At that time a few arrests of UF players sometimes resulted in suspensions (for The Citadel game, not the Tennessee game, of course).
But it was nothing like the 2008 Florida team, the one that, led by reigning Heisman Trophy winner Tim Tebow, swamped Hawaii to open the season on the way to the national championship.
It was also the one that had 41 of 121 players arrested either while at UF or later (including Riley Cooper, who has other problems now).
And the one that featured Aaron Hernandez, now in a jail charged with murder, as its star tight end.
Thankfully the man the University of Hawaii hired as its new strength coach, Gary Beemer, was one of that team’s upstanding citizens.
THERE ARE many villains to aim arrows at in this unprecedented Summer of Loathe on the national sports scene, most making our little paying the Price episode at UH seem trivial. A-Rod … Braun … Cooper … Manziel … the cashier who called Drew Brees cheap for tipping inadequately on a takeout order (any tip on takeout is generous, idiot).
Take your pick, but Hernandez trumps all.
Joe said he wasn’t shocked to hear that he had found trouble. But murder charges?
"Yes, (surprised) that it was that bad," Joe said. "But he was kind of an edgy dude, that was the report from everybody."
As we talked about some of the other unsavory characters who played for the Gators (or as a recent UF student newspaper story called them, the "Incarce-Gators") in recent years, Joe and I came to the same conclusion: The head coach should be at least somewhat accountable. Joe said many UF alumni feel like Urban Meyer brought championships but left a mess.

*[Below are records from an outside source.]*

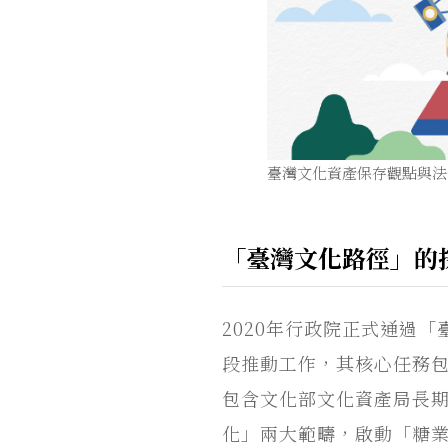
臺灣文化資產保存觀點與法
「臺灣文化路徑」的
2020年行政院正式通過「
段推動工作，其核心任務
包含文化部文化資產局長
化」兩大範疇，啟動「糖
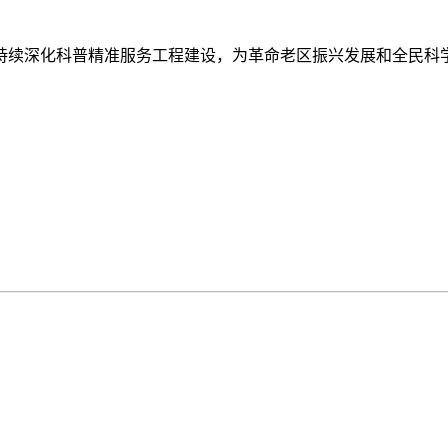
深化科普精准服务工程建设，为革命老区振兴发展和全民科学素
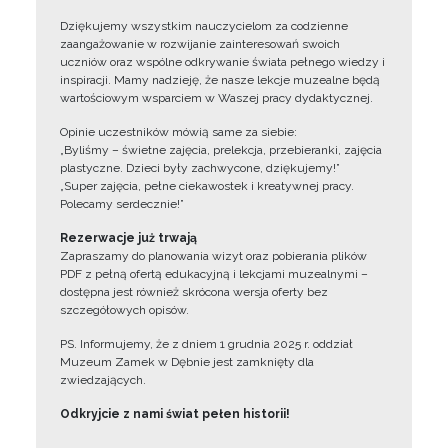
Dziękujemy wszystkim nauczycielom za codzienne
zaangażowanie w rozwijanie zainteresowań swoich
uczniów oraz wspólne odkrywanie świata pełnego wiedzy i
inspiracji. Mamy nadzieję, że nasze lekcje muzealne będą
wartościowym wsparciem w Waszej pracy dydaktycznej.
Opinie uczestników mówią same za siebie:
„Byliśmy – świetne zajęcia, prelekcja, przebieranki, zajęcia
plastyczne. Dzieci były zachwycone, dziękujemy!”
„Super zajęcia, pełne ciekawostek i kreatywnej pracy.
Polecamy serdecznie!”
Rezerwacje już trwają
Zapraszamy do planowania wizyt oraz pobierania plików
PDF z pełną ofertą edukacyjną i lekcjami muzealnymi –
dostępna jest również skrócona wersja oferty bez
szczegółowych opisów.
PS. Informujemy, że z dniem 1 grudnia 2025 r. oddział
Muzeum Zamek w Dębnie jest zamknięty dla
zwiedzających.
Odkryjcie z nami świat pełen historii!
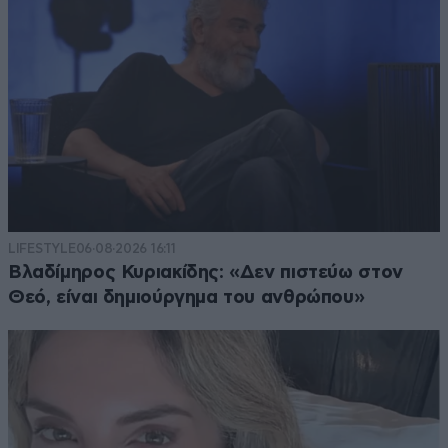
LIFESTYLE
06·08·2026 16:11
Βλαδίμηρος Κυριακίδης: «Δεν πιστεύω στον
Θεό, είναι δημιούργημα του ανθρώπου»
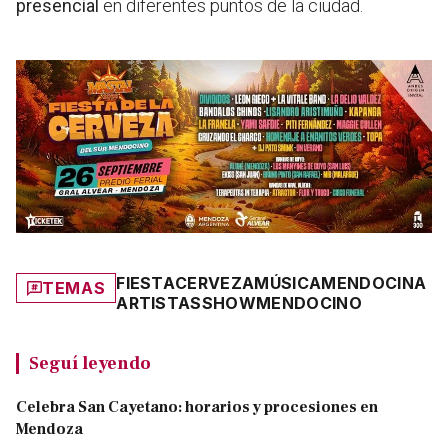
presencial
en diferentes puntos de la ciudad.
FIESTA
CERVEZA
MÚSICA
MENDOCINA
TEMAS
ARTISTAS
SHOW
MENDOCINO
Seguí leyendo
Celebra San Cayetano: horarios y procesiones en
Mendoza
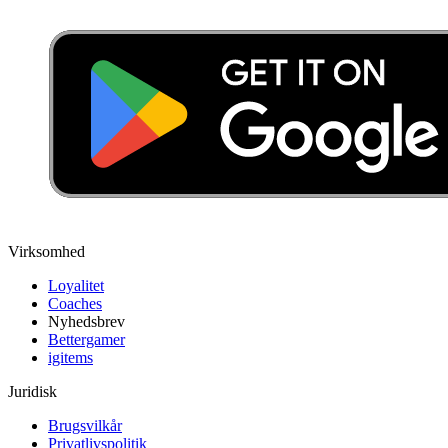
Virksomhed
Loyalitet
Coaches
Nyhedsbrev
Bettergamer
igitems
Juridisk
Brugsvilkår
Privatlivspolitik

"He’s not the first and he won’t be the last. (Fans) recognize what he brought to the program. But he didn’t handle (leaving) in the right way. His leaving encompasses everything," Joe said. "He said he’s stepping away to be with his family, and then a year later he’s back coaching again."
Then there’s the media’s role.
"Everyone was so busy trying to prove that (Tebow) wasn’t a good guy, they didn’t look at the others," said Joe, who has worked at newspapers the past 13 years. "It’s a ratings thing, too. We put certain names in a headline it means more hits, more exposure. I wouldn’t say publications aren’t considering that nowadays."